The current term will be the last for White Rock Mayor Wayne Baldwin.
He confirmed to Peace Arch News Thursday that he will not run for a third term in office in this fall’s municipal election. Baldwin said he had decided even before being re-elected in 2014 that he would limit his time in office to two terms.
“The first term was pretty chaotic,” he said.
He said adding that he had been dealing with the death of his granddaughter, the death of two councillors, a byelection and the death of a jogger struck by a BNSF train. The latter, he said, had looked at one time like it would lead to extreme fencing of the waterfront area at the insistence of the Canadian Transportation Agency.

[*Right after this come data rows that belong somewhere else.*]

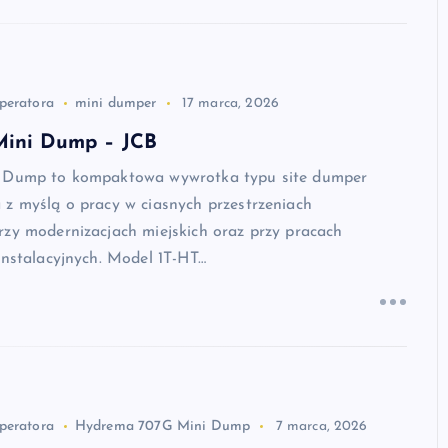
peratora
mini dumper
17 marca, 2026
Mini Dump – JCB
i Dump to kompaktowa wywrotka typu site dumper
 z myślą o pracy w ciasnych przestrzeniach
rzy modernizacjach miejskich oraz przy pracach
instalacyjnych. Model 1T-HT…
peratora
Hydrema 707G Mini Dump
7 marca, 2026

“It threw us off any strategic plan we might have had…it was not a good place to stop,” he said.“But one decision we did make during the first term was to buy the water utility from Epcor. I would have hated to see that go awry under another mayor.”
He says he sees this as his greatest achievement as mayor, along with “being able to provide a fairly positive environment for development – I haven’t been on board with all of it, but I agree with the notion that we need to have a density increase to cope with growth rather than spreading out, and it’s led to the promise of community amenity money that is a huge, huge bonus to White Rock.”
A former major in the Canadian Forces, he had served as White Rock’s city manager for 23 years up until 2006, and was first elected mayor in 2011.